Look at MTouche. Some people were giving me a hard when I even mentioned the stock. I don't care who is behind the counter. Just look at the bare facts and you can see what the "near future" is for the stock. I think there are plenty of happy MTouche buyers and holders.


Let's look at the two proposals. The first is the goodwill write-off. A balance sheet item, but also significant as it will eliminate accumulated losses. This is important when the company wishes to acquire future assets as there are plenty of "ratios" that must be met by the company to be bought and the buyer. Writing off the goodwill will ease the future process for M&A activity.

The prelude to future significant M&A activity is almost confirmed with the above proposal. Should be exciting times ahead.

Please bear in mind this is not a buy or sell opinion. Just an opinion and for readers to do their own research before acting.





The second proposal was more significant. Its entails a share swap via issuance of new shares between Vivocom and EAH.

  1. (ii)  had on 5 May 2021, entered into a subscription agreement with Vivocom Intl Holdings Berhad ("Vivocom") for a proposed issuance of 1,250,000,000 new ordinary shares in EAH ("EAH Share(s)" or "Share(s)"), representing approximately 24.6% equity interest in EAH ("Subscription Share(s)") at an issue price of RM0.0231 per Subscription Share ("Issue Price") to Vivocom for total subscription consideration of RM28,875,000 ("Subscription Consideration") which will be satisfied fully via the issuance of 50,890,025 new ordinary shares in Vivocom ("Vivocom Share(s)") ("Consideration Share(s)") at an issue price of RM0.5674 per Consideration Share ("Proposed Shares Issuance").

The swap will result in EAH being 24.6% owned by Vivocom. Thus tying both companies' fortunes closer. 

What are the plausible reasons to do that. It can only mean that there might be future significant projects which will involve both companies. If projects will have both companies having the "same exposure", why do you need more than one company to do that? 

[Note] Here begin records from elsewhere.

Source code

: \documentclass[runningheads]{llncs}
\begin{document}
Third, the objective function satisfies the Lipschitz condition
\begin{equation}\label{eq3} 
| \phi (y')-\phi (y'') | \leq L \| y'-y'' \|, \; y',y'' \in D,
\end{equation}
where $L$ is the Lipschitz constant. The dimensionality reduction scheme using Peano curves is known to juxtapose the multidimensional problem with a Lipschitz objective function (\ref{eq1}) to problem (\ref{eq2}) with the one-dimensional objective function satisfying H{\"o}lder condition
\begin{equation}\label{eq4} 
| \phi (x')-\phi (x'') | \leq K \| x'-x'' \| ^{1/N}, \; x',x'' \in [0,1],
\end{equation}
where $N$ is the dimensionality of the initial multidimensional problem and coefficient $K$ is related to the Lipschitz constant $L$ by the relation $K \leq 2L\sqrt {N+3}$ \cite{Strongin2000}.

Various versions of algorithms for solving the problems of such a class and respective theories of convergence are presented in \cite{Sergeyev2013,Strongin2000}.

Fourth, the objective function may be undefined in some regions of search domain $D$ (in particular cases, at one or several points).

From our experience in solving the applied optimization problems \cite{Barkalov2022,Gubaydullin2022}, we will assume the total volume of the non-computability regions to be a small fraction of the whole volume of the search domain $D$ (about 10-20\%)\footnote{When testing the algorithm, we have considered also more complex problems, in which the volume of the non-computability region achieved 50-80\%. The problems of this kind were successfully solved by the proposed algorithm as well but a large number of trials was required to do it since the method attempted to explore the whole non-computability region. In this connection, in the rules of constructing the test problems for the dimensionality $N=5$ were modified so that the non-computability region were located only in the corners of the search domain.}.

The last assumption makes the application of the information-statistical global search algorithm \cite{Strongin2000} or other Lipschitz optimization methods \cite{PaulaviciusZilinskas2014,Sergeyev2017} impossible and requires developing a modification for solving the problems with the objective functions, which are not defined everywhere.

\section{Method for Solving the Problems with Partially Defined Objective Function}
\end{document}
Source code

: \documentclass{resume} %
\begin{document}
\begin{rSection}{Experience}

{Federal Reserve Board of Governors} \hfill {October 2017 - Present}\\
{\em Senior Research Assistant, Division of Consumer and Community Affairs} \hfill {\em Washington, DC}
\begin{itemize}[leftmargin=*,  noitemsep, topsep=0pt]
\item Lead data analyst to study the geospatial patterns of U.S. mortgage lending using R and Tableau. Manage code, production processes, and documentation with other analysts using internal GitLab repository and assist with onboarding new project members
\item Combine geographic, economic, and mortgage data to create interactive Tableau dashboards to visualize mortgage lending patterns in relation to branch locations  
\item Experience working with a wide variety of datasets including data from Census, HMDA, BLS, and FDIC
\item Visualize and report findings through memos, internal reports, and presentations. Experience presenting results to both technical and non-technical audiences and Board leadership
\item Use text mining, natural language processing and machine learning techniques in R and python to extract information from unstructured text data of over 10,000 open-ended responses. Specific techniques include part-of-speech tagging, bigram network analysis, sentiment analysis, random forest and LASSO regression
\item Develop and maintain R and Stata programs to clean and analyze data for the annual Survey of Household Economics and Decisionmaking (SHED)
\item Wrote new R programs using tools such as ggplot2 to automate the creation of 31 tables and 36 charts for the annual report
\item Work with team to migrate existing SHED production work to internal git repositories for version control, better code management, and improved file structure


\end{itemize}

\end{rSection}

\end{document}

The likely answer is that there will be projects which will be jointly pursued by both companies, and there will be completely different narrative for each company going ahead. For example, sector A and B projects may be pursued together by both companies. Vivocom may concentrate more alone on C and D sectors solely. While EAH may concentrate more on sectors E and F. The reasons for that usually lies in the "ability to fund certain projects", the capital raising viability of each company, and need for cohesive thrusts into certain sectors (multiplier effects) by each company's strategy.














Looking at the year long chart, it appears that the company has been awaiting these corporate proposals for the longest time. At such low levels, with a "cleaner balance sheet" plus RM21.8m in cash, I can safely say it is worth investors tome to look and do further research into this counter. As it has largely missed out on last year's rally, there should be a lot of scope for catching up.


p/s: She is Jasmine Michael. Malaysian actress who is known for her roles in several feature films including in Malay and Tamil language films. She is best recognized for having played Maya in the 2015 film Vere Vazhi Ille as well as Oviya in the 2018 feature film Neeyum Naanum.  Her acting career started in 2010 when she played the character Geetha in the film Estet.